The Standard and Poor’s 500 Index climbed 0.8 percent after sinking the most since June in New York yesterday. Japan’s Topix index fell 4.8 percent, the biggest decline in seven months. A Bloomberg customized gauge tracking 20 emerging-market currencies dropped to the lowest level since 2009 yesterday.
Emerging-market losses are “a small bump in the road, and this will not have any significant impact on our outlook, which is for rates to rise through most of 2014,” said Chris Gunster, head of fixed-income-portfolio management at U.S. Trust, which oversees $350 billion. “I don’t think the Fed is overly concerned about what’s happening in emerging markets.”
Money-market indicators in developed nations show no signs the turmoil in emerging markets triggered any strain in short-term funding conditions.
The dollar Libor-OIS spread, a gauge of banks’ reluctance to lend, averaged 15.1 basis points this year, nearly matching its average for 2013. This gap between the three-month London interbank offered rate and the overnight index swap rate surged to a record 364 basis points in October 2008, following the collapse a month earlier of Lehman Brothers Holdings Inc.
The difference between the U.S. two-year interest rate swap rate and the comparable-maturity Treasury note yield, known as the swap spread, was at 13 basis points, compared to 10.5 basis points at the start of the year. The spread, viewed as an indicator of investors’ perception of U.S. banking sector credit risk, reached in October 2008 a record 167.3 basis points.

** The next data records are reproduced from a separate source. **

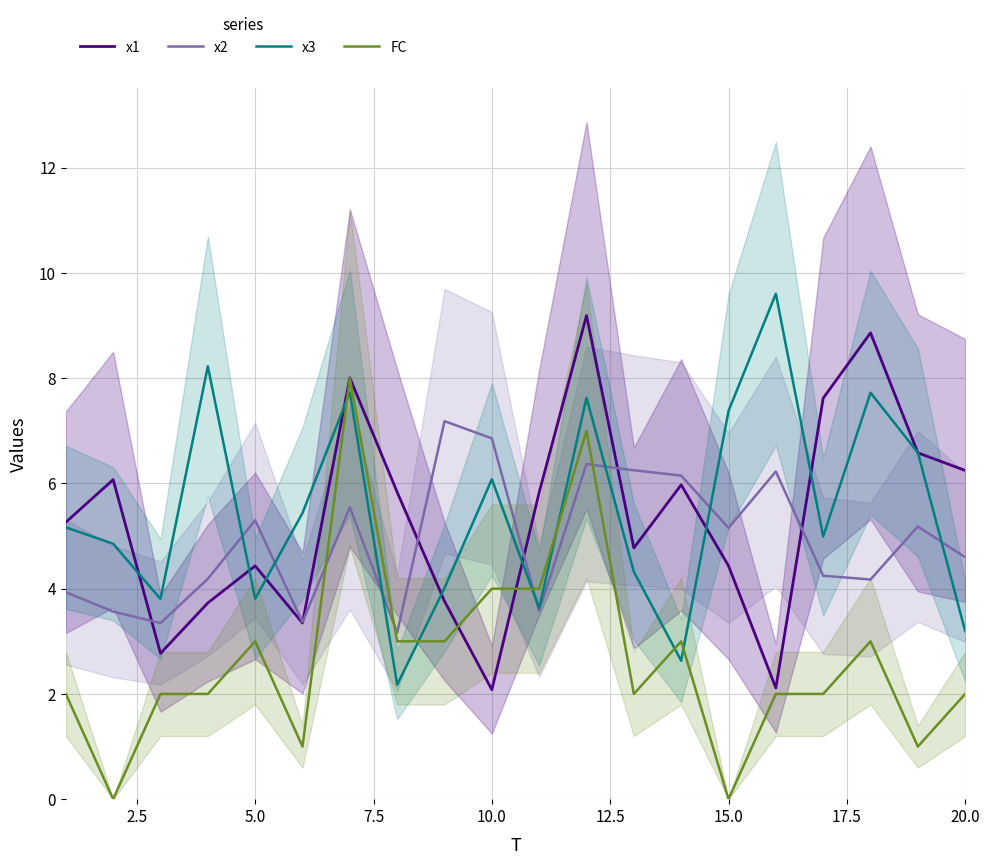

What value does the FC series have at 20.0?

2.0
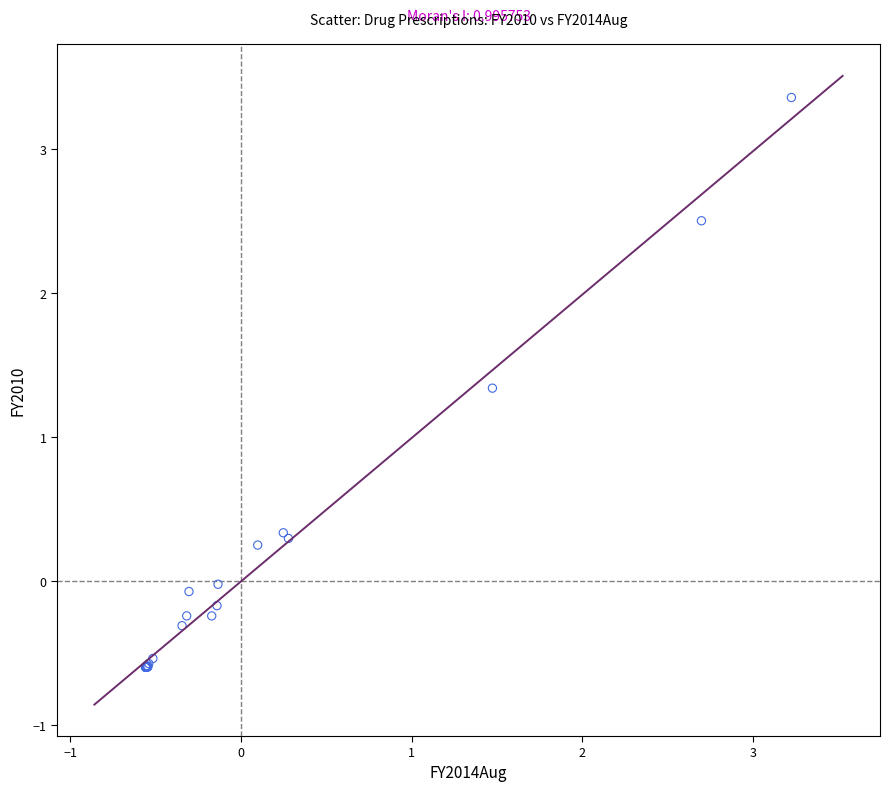

What Y value in the scatter plot is closest to 1?

1.3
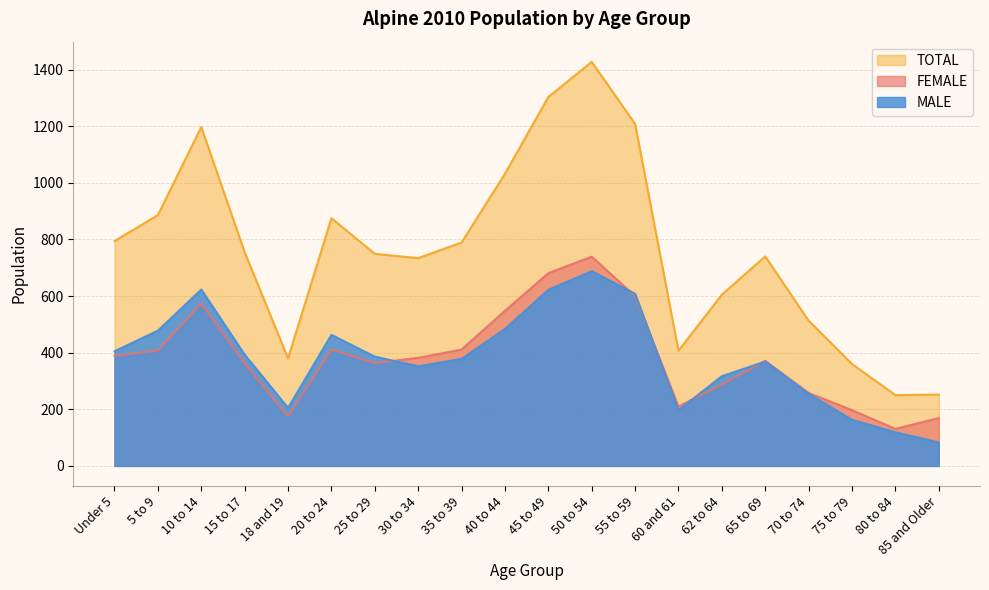

Which has a higher value, 50 to 54 or 60 and 61?

50 to 54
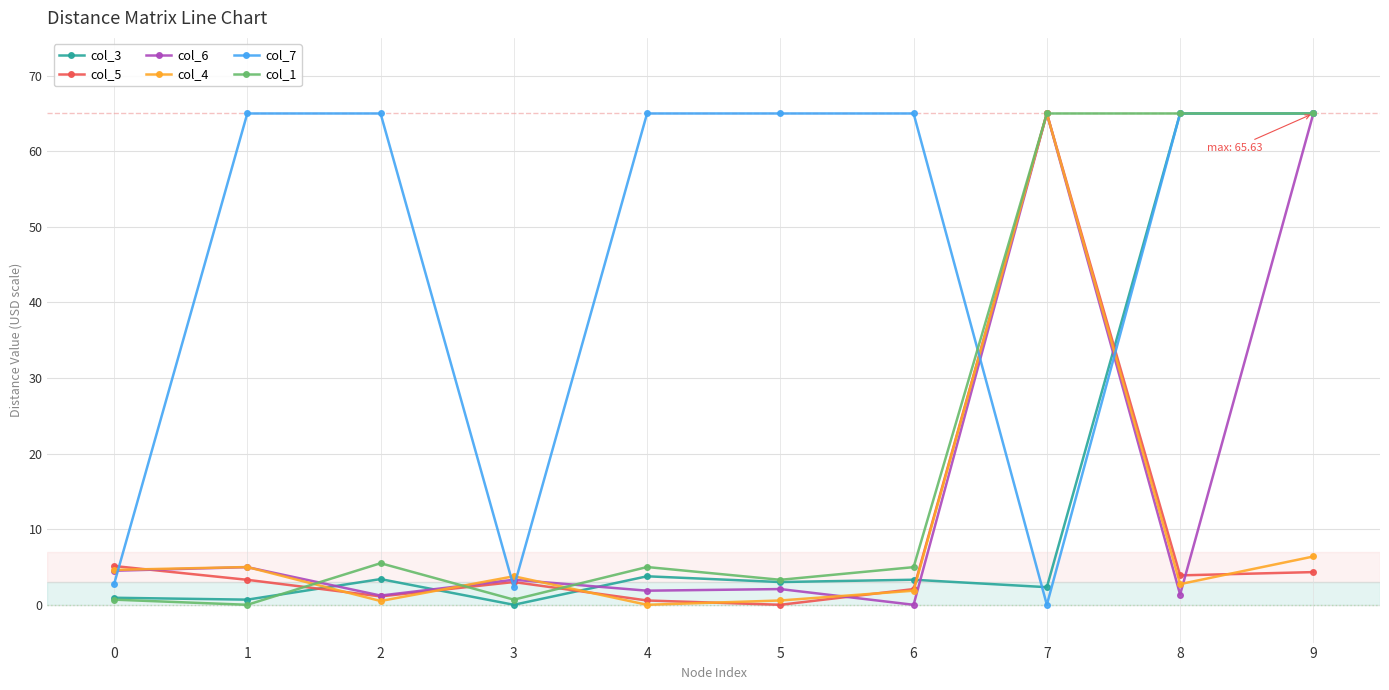

Is it true that col_1 equals 1.8 at 2?

False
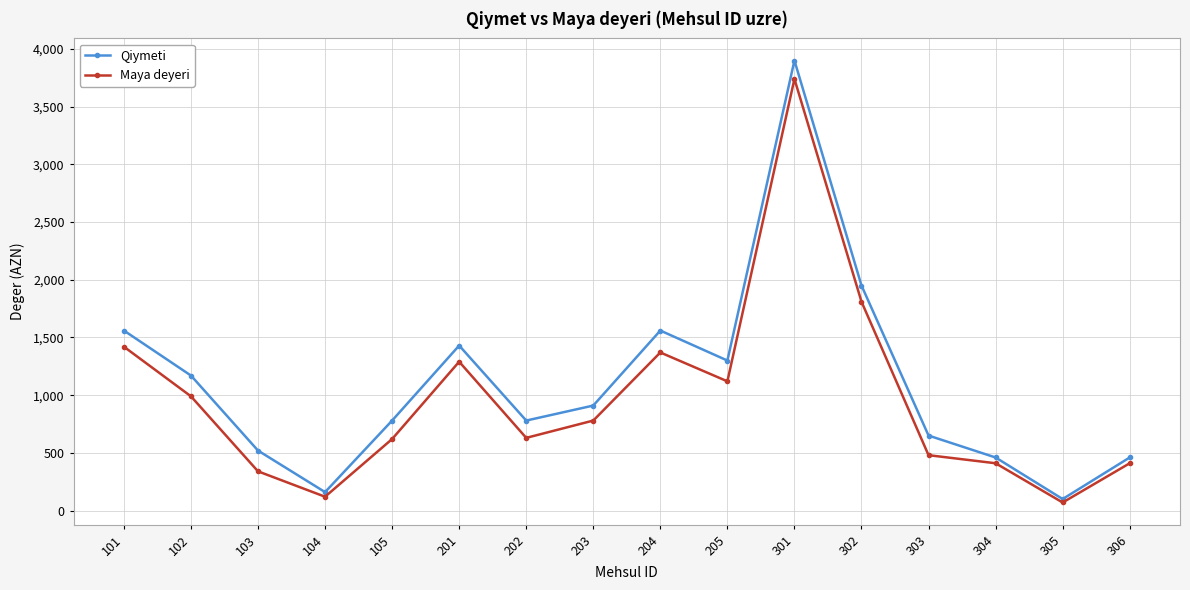

Which series has the largest range (max minus min)?

Qiymeti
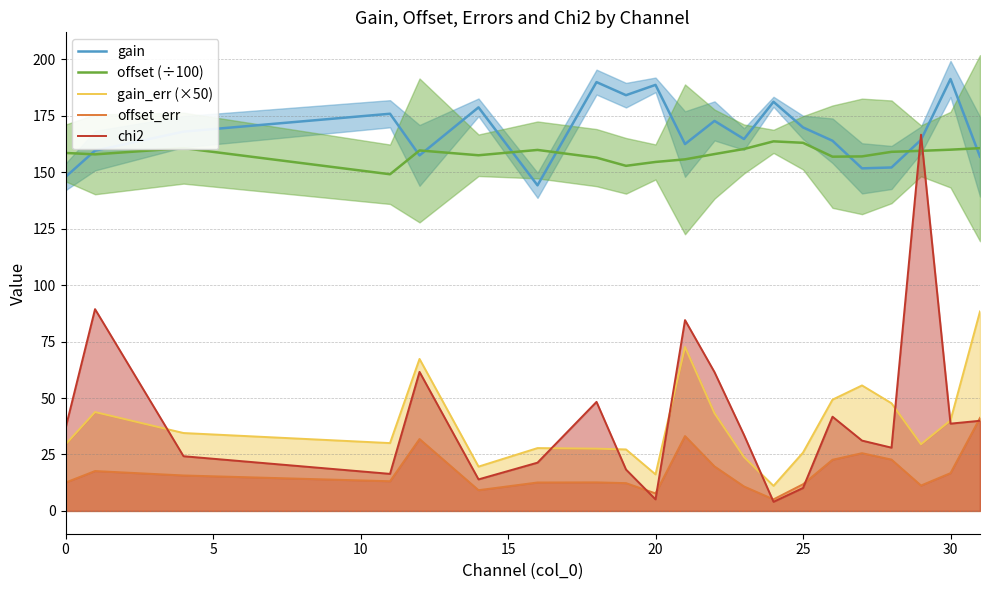

True or false: gain and gain_err (×50) intersect in this chart.

False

“There are no signs of stress in U.S. money markets,” Brian Smedley, an interest-rate strategist at Bank of America Corp. in New York, said in a telephone interview. “In fact, there is so much cash in the system that the biggest problem in the short-term markets remains low rates. There is little evidence thus far that concerns about emerging markets have filtered into dollar-funding markets broadly.”
The deficit will decline to $514 billion this fiscal year, or three percent of gross domestic product, from $680 billion, or 4 percent of economic output in 2013. It is forecast to resume increases, reaching $1.074 trillion in a decade, the CBO said.